▶ _GIVEN INSTRUCTION_
Update the stretch from the start of the records through the line containing "resp: 10h33" by replacing "readout" with "reading" and leaving everything else unchanged. Omit the pictures from your answer.

▶ _DATA ROWS_
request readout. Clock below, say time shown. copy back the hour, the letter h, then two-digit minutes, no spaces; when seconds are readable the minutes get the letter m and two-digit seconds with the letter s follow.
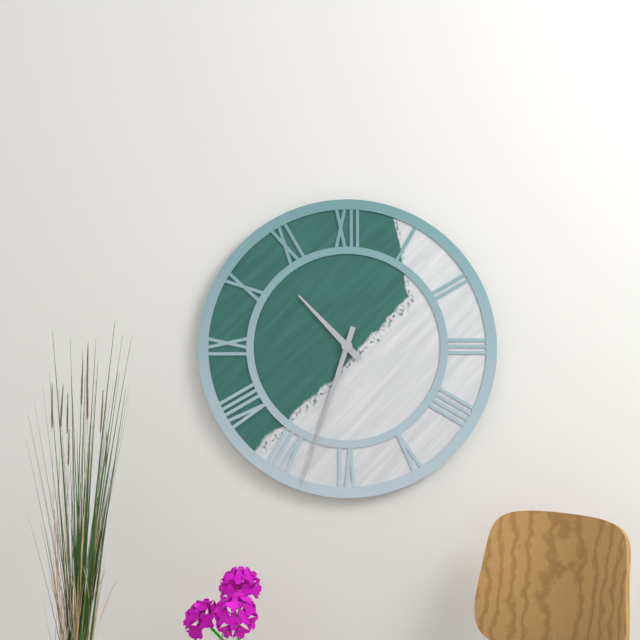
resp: 10h33
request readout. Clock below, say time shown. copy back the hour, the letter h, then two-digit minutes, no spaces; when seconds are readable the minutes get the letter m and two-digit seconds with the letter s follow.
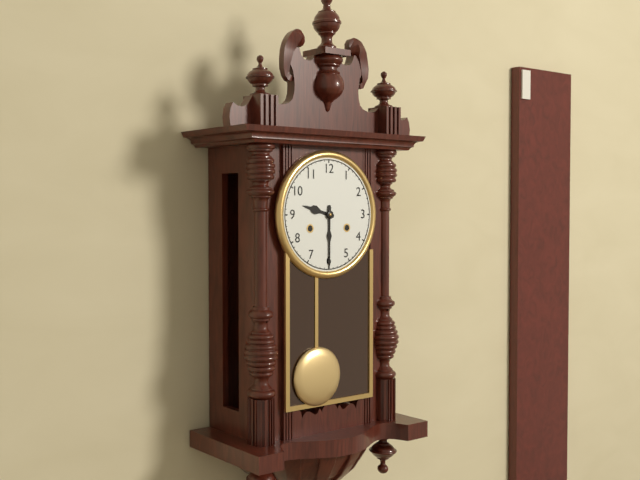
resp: 9h30
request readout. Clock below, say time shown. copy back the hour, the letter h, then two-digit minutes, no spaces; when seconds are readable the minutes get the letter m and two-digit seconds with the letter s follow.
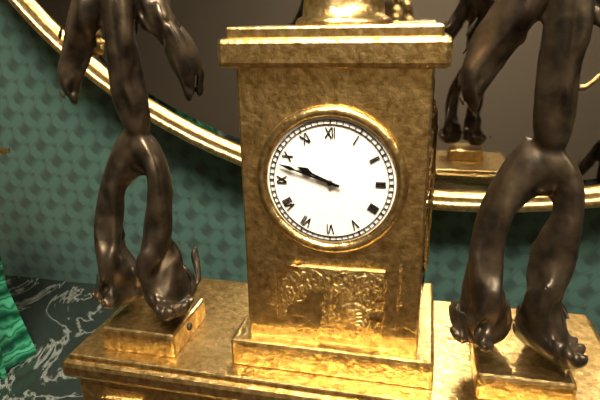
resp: 9h48
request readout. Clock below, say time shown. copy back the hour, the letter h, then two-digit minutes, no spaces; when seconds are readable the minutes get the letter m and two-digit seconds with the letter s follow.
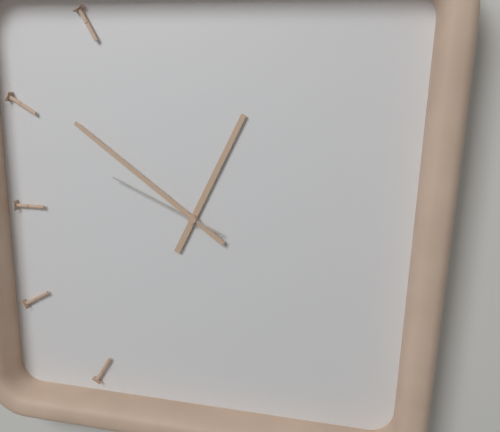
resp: 12h51m49s
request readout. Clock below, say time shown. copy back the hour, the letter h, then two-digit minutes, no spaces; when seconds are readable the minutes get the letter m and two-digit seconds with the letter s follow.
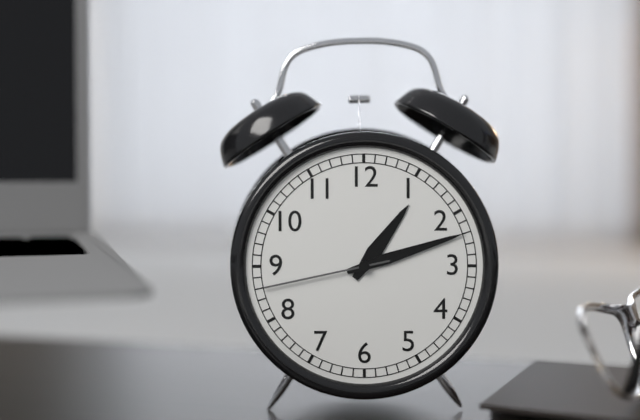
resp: 1h12m43s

▶ _RESULT_
request reading. Clock below, say time shown. copy back the hour, the letter h, then two-digit minutes, no spaces; when seconds are readable the minutes get the letter m and two-digit seconds with the letter s follow.
resp: 10h33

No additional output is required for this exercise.